* TASK GOAL
Arrange the material as a JSON list of strings, one string per line. Begin at the line that contains "What is the greatest value displayed?" and continue through the end of the material, omitting blank lines and the pictures.

□ □ □ □ □ □ □

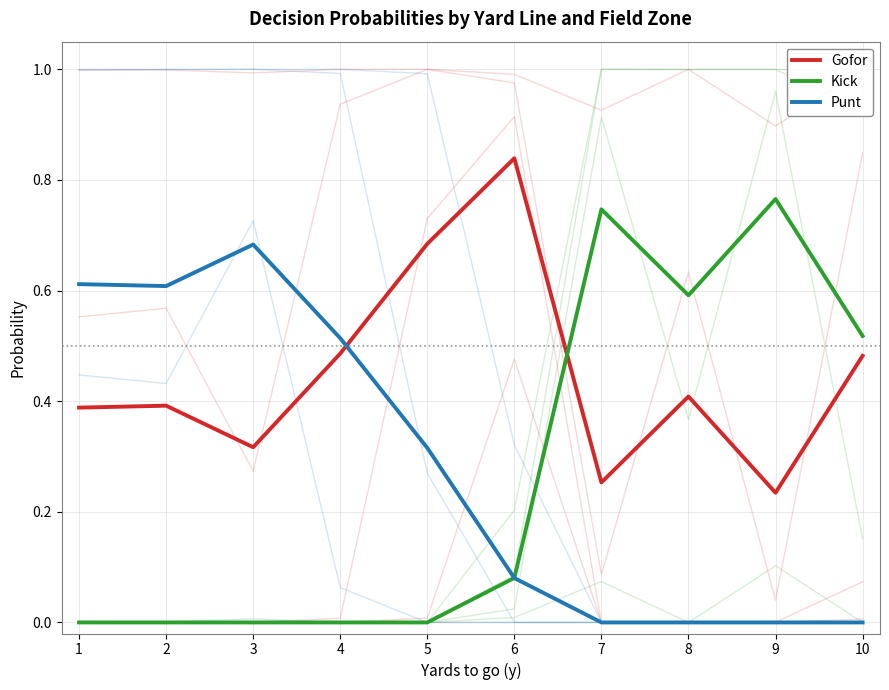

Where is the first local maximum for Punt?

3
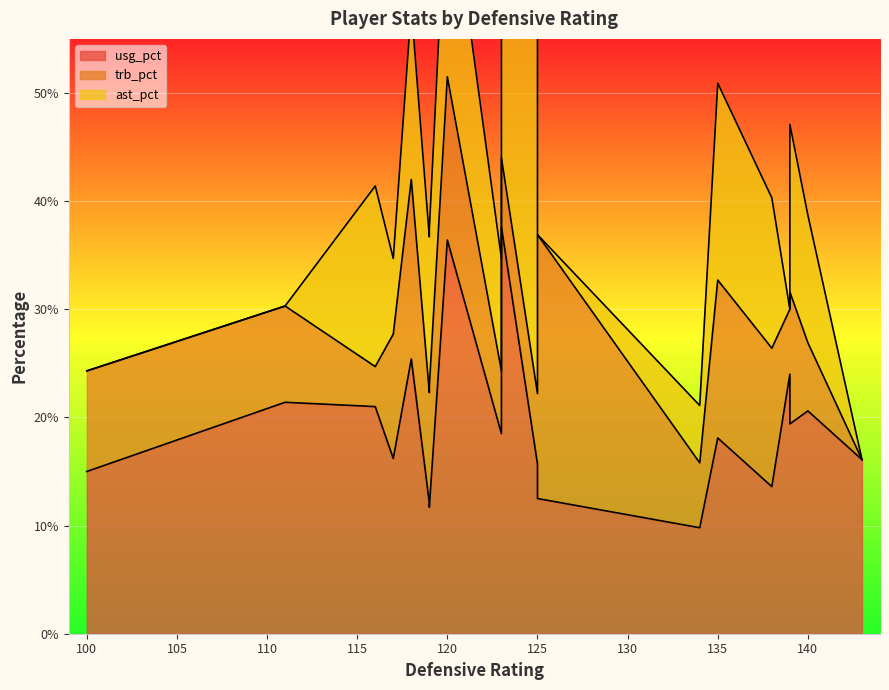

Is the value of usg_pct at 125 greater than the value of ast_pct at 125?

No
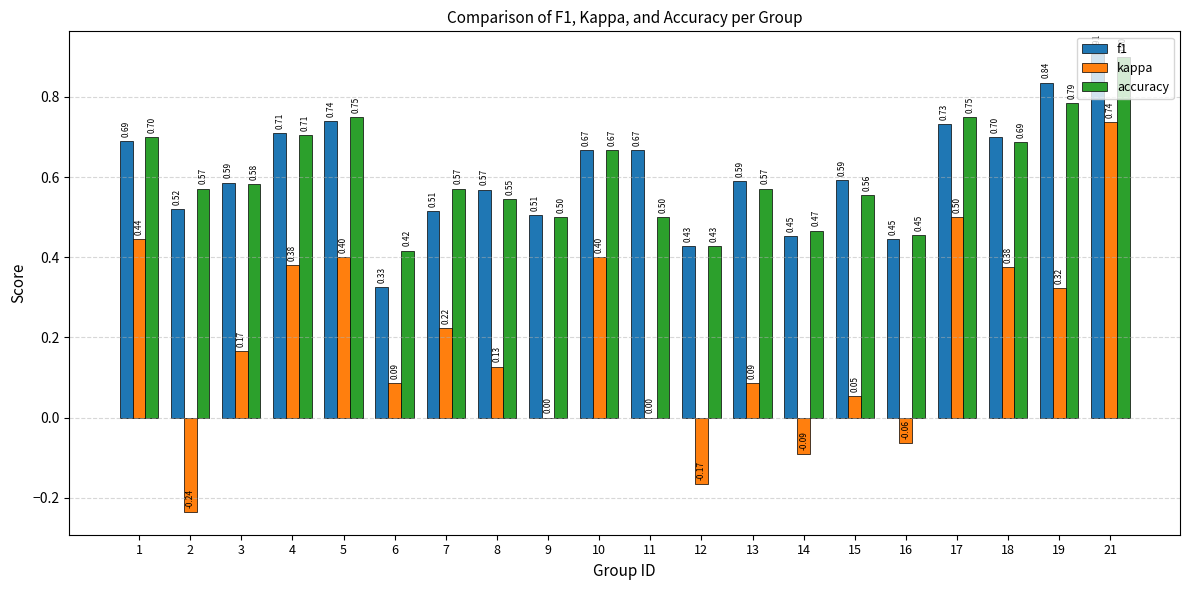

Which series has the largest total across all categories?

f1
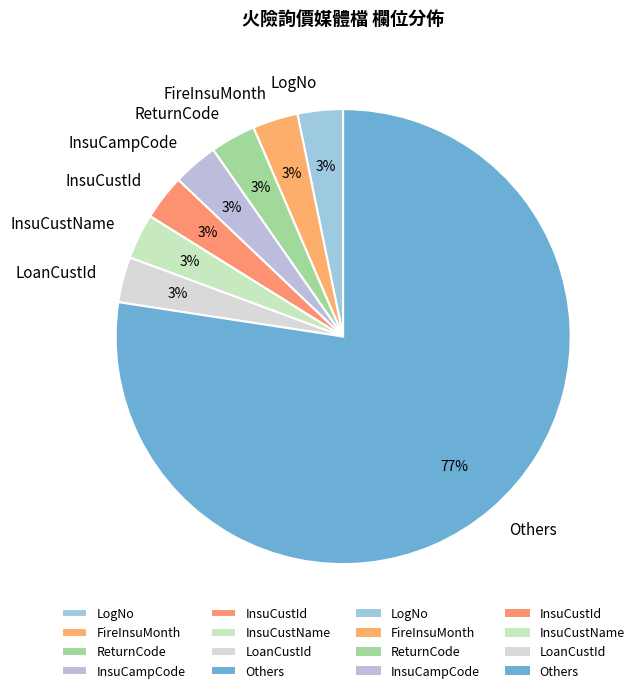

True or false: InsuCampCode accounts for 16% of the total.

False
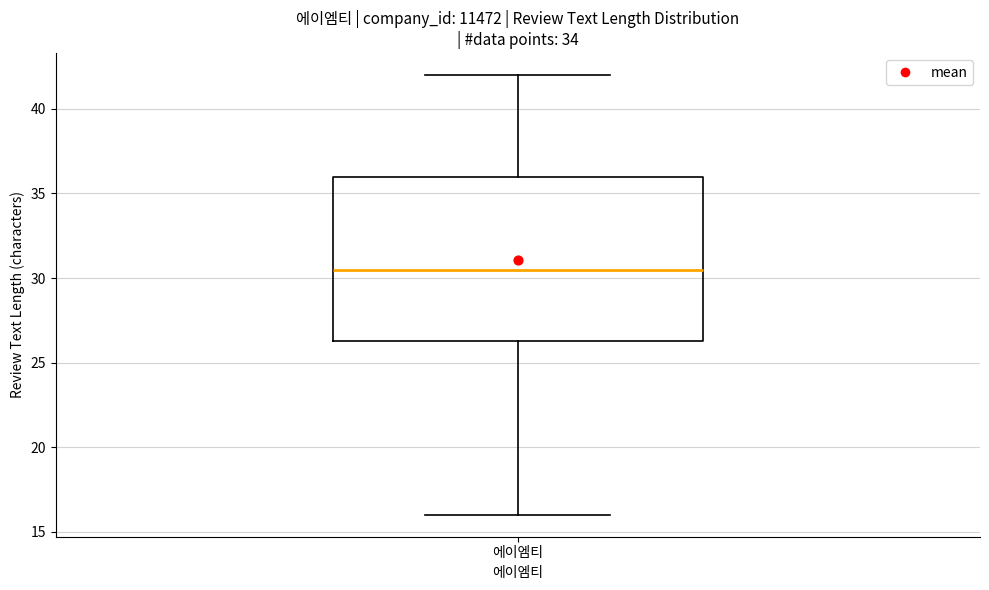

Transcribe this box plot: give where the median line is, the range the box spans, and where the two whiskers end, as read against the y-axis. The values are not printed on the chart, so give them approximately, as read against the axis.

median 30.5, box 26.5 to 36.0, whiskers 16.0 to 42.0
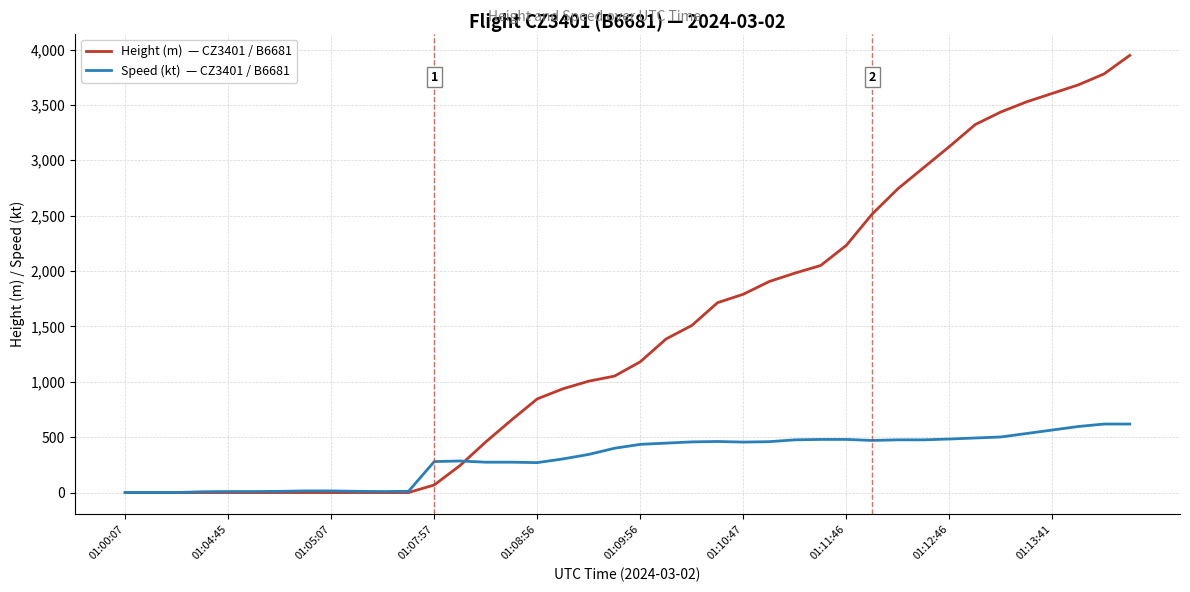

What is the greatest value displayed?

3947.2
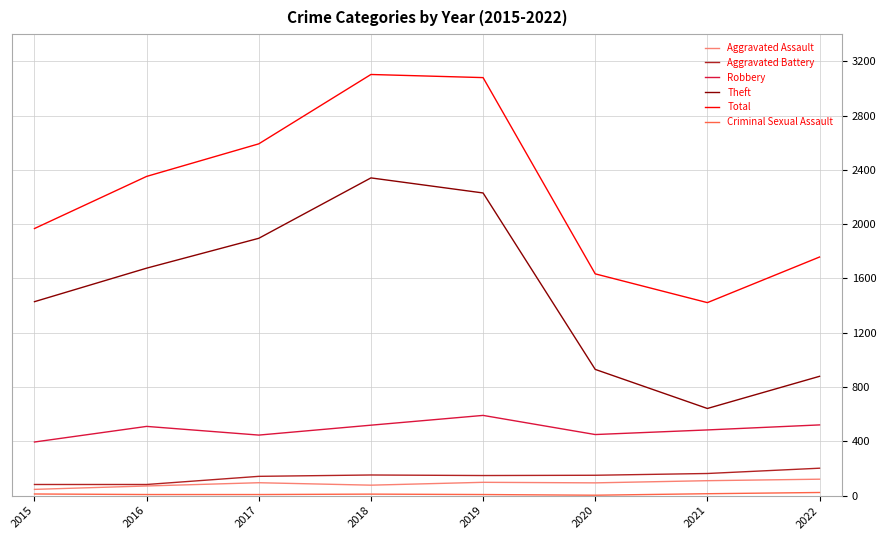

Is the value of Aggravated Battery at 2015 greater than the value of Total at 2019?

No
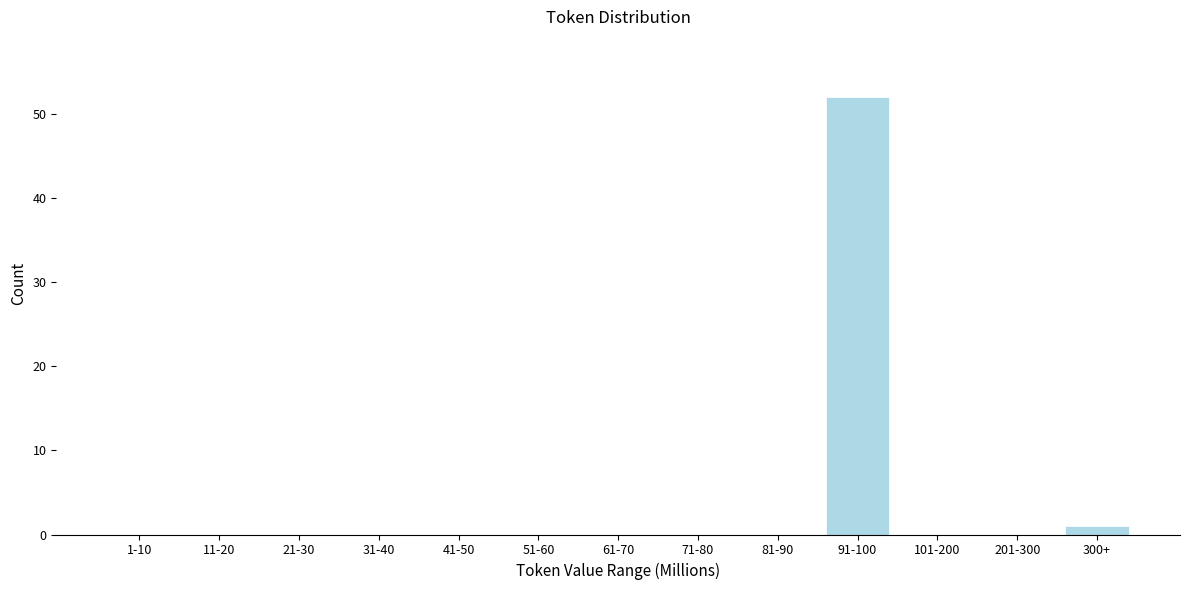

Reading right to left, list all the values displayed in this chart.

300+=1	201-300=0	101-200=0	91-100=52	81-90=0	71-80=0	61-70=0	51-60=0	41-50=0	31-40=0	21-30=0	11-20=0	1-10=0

□ □ □ □ □ □ □

* SOLUTION FOR THIS PROBLEM
[
  "What is the greatest value displayed?",
  "3947.2",
  "Is the value of Aggravated Battery at 2015 greater than the value of Total at 2019?",
  "No",
  "Reading right to left, list all the values displayed in this chart.",
  "300+=1\t201-300=0\t101-200=0\t91-100=52\t81-90=0\t71-80=0\t61-70=0\t51-60=0\t41-50=0\t31-40=0\t21-30=0\t11-20=0\t1-10=0"
]